Alternately, if the root cause somehow really is an architecture mismatch, is there some way to get make to identify the command it was trying to execute when the error occurred? As it stands now, I do not know which command might be causing the problem, or if indeed the problem really is an architecture mismatch.


Solution

  • The problem looks clearly that make is not able to find a command which has been specified in the makefile due to which it throws 127 error.
    Somehow it is not able to find it either in the cygwin bin directory or in the PATH specified.
    While updating the cygwin package it could happen that some important utilities are not installed or new versions which have some dependencies are either missed.
    Since the root cause you identified is during paralell processing, better would be to a do a test and passing
    -O option to print correct make invocations running in parallel.This option instructs make to save the output from the commands it invokes and print it all once the commands are completed.

    make -j8 -O
    

    Reference link : https://www.gnu.org/software/make/manual/html_node/Parallel-Output.html

    Would be good to do a small test if you feel echo is really an issue with a simple test code in which I compile files parallely and use ${NUMBER_OF_PROCESSORS} which would take the available processors of the system.

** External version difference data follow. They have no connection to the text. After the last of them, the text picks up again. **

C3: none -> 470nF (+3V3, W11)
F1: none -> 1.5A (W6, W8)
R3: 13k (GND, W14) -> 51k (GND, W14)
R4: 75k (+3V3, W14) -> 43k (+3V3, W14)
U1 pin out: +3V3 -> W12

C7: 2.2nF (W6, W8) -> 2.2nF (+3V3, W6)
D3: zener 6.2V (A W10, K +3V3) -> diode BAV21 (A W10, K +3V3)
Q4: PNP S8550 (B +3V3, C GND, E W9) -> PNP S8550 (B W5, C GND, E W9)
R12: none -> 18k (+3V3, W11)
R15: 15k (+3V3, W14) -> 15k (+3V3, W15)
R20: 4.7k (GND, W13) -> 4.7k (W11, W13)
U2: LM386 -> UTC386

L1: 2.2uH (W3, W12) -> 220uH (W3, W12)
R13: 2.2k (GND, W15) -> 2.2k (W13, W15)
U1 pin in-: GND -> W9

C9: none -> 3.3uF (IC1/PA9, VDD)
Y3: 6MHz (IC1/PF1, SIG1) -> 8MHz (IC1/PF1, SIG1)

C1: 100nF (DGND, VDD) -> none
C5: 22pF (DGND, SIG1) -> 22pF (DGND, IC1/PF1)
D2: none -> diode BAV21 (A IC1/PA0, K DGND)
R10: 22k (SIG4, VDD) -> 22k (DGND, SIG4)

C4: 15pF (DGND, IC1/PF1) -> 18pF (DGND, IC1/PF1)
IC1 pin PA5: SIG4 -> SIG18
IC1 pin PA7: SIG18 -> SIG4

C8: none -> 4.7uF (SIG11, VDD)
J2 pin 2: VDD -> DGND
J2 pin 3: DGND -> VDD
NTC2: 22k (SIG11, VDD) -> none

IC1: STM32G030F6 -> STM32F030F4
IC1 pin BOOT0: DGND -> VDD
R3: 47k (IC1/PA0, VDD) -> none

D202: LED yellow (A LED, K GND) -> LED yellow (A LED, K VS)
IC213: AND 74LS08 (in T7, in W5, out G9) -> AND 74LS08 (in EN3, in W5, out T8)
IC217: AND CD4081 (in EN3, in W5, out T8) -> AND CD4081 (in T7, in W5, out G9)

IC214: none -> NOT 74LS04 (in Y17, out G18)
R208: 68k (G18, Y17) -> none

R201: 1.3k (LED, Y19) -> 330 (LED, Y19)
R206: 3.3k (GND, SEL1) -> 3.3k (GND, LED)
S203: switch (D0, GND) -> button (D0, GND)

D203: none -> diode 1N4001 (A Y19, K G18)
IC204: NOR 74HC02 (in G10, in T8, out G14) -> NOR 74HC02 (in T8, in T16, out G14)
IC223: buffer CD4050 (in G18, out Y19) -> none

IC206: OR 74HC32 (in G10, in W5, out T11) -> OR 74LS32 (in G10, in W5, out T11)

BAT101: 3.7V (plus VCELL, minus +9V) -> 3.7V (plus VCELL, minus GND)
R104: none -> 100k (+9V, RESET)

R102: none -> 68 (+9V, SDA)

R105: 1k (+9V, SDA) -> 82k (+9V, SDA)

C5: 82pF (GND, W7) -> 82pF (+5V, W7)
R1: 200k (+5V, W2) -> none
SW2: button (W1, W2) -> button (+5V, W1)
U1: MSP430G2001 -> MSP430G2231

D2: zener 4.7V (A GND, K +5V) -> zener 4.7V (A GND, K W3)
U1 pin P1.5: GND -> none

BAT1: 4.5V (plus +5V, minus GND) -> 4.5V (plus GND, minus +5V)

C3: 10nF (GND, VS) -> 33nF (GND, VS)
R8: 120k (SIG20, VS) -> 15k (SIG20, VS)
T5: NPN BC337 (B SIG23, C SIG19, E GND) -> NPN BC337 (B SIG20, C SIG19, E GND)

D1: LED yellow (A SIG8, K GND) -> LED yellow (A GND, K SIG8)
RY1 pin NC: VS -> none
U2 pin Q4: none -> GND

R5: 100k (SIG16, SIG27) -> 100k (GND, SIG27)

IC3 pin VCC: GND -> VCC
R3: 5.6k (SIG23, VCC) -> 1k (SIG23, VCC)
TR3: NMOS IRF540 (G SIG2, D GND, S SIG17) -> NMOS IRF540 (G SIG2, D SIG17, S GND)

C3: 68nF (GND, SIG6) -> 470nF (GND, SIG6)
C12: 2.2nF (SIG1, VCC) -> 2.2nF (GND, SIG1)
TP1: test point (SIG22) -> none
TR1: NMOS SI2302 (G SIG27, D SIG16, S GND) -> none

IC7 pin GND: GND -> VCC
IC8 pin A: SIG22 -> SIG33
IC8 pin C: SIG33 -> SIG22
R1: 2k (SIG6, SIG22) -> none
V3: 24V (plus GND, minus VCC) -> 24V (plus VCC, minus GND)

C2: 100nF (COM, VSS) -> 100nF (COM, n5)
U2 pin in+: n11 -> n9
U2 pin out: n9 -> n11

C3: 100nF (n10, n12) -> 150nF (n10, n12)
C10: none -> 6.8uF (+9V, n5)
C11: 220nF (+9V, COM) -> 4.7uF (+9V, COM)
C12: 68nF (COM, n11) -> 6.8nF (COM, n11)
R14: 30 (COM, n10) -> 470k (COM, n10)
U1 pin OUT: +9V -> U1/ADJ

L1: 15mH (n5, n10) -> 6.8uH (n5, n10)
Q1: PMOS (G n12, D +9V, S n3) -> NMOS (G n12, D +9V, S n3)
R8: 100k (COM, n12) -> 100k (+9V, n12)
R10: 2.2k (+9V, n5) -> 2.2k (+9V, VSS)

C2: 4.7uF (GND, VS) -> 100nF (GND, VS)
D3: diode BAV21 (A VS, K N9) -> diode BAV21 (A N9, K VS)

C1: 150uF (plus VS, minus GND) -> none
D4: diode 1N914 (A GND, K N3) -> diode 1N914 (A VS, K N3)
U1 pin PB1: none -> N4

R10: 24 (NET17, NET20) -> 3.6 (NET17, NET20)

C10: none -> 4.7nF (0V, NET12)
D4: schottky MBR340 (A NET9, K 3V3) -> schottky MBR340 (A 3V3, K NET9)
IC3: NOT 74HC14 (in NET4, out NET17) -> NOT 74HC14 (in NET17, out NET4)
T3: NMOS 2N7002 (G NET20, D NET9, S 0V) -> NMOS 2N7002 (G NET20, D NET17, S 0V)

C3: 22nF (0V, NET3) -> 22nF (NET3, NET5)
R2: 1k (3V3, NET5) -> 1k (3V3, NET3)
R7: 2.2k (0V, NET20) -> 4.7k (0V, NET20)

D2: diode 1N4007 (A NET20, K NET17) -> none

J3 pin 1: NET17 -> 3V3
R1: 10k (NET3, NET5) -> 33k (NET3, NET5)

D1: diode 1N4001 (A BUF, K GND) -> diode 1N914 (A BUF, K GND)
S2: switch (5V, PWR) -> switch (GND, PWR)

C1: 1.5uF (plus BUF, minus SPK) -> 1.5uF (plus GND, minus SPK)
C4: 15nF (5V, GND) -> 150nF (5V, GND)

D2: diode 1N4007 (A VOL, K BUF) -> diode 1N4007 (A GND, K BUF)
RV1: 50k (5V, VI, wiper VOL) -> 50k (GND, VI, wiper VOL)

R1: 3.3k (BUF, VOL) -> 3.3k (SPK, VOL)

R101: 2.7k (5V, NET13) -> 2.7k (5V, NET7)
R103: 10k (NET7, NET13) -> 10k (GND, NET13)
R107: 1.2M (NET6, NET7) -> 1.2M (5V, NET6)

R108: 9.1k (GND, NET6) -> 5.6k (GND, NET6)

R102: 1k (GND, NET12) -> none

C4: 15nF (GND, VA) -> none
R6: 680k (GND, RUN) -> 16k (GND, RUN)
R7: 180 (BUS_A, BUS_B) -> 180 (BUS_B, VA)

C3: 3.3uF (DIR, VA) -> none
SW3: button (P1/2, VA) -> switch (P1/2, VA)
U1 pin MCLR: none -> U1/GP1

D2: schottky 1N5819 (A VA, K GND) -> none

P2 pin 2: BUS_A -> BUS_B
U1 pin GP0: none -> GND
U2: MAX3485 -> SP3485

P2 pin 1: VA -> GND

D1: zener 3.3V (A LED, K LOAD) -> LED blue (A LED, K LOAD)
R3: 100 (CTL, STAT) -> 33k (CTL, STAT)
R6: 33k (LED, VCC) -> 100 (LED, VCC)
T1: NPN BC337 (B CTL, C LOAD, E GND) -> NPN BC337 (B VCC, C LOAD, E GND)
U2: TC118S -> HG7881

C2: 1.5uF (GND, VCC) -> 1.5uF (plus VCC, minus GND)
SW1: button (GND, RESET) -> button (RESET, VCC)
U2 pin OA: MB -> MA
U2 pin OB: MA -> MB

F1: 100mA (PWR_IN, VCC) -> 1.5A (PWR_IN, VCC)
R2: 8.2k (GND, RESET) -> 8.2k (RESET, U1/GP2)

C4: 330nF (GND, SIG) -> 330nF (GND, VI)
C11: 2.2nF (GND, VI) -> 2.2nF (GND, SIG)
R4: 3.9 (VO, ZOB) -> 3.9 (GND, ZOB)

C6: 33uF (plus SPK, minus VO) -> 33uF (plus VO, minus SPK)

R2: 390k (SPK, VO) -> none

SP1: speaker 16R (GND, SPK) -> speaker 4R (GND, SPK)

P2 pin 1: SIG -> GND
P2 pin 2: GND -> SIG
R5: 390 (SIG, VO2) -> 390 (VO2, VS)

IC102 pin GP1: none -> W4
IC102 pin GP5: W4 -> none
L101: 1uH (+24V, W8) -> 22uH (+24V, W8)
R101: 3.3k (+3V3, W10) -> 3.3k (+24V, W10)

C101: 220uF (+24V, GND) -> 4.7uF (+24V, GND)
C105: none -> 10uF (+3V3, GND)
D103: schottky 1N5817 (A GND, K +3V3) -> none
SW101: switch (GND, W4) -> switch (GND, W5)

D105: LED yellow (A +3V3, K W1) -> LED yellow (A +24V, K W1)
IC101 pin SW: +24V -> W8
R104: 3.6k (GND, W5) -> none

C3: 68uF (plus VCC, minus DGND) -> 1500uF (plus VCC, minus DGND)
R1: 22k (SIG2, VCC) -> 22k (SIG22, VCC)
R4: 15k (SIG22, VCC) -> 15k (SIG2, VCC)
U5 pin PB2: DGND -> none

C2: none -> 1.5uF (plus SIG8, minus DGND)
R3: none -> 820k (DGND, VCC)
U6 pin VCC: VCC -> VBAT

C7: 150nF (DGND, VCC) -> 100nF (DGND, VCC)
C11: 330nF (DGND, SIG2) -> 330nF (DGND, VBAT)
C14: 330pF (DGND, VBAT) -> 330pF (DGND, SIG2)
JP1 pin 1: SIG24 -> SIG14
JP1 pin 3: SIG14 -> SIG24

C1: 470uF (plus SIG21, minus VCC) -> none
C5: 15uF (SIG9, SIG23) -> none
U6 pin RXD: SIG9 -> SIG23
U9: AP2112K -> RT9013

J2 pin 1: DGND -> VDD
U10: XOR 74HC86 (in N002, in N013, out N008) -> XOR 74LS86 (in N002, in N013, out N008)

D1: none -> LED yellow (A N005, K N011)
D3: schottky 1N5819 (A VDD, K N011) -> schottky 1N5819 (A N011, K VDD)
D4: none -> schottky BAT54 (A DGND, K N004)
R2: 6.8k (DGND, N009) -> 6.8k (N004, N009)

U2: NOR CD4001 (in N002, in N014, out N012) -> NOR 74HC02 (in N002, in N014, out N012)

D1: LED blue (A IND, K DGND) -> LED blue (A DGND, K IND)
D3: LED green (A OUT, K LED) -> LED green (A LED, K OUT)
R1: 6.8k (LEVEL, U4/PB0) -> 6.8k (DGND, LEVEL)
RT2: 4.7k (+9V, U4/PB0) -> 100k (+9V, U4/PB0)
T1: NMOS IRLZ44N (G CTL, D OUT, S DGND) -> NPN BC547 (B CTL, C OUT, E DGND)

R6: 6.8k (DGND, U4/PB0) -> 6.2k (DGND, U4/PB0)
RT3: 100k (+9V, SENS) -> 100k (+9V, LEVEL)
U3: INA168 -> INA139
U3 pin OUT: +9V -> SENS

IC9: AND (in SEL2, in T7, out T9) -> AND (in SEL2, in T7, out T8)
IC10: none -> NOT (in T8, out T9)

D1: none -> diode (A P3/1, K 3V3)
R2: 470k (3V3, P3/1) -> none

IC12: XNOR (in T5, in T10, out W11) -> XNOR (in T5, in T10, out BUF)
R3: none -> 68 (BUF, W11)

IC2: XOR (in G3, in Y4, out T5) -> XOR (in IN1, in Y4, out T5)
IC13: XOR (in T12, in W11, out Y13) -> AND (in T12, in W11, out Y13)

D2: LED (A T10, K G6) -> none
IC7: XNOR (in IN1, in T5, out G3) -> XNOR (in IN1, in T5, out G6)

You can change it to a specific value if you wish.
    Also I have added .SILENT so I dont require to add @ prefix to all for echo. If you want to debug you can just comment it #.SILENT :

    .SILENT:
    .PHONY:compile objs test
    TARGET = program.exe
    CC=gcc
    INC = ./inc
    SOURCES = file_1.c file_2.c file_3.c file_4.c file_5.c
    OBJ_FILES:= $(SOURCES:.c=.o)
    
    
    objs: $(OBJ_FILES)
    
    %.o: %.c
        $(CC) $(CFLAGS) -c $< -o $@
    
    all: test 
    
    # Enable parallel compilation
    compile:
        make -j ${NUMBER_OF_PROCESSORS} -O objs
    
    link : compile $(TARGET)
    
    $(TARGET): $(OBJ_FILES)
        $(CC) $(CFLAGS) $(OBJ_FILES) -o $@
    
    test: link 
        # check echo command
        echo "Executing test script"
    

    Execute using : make test
    Would be good to test if this works for you or not and if there is something really of an issue in parallel execution or echo command.

    EDIT:
    Would be good to test once with disabling the Antivirus as also suggested by @matzeri.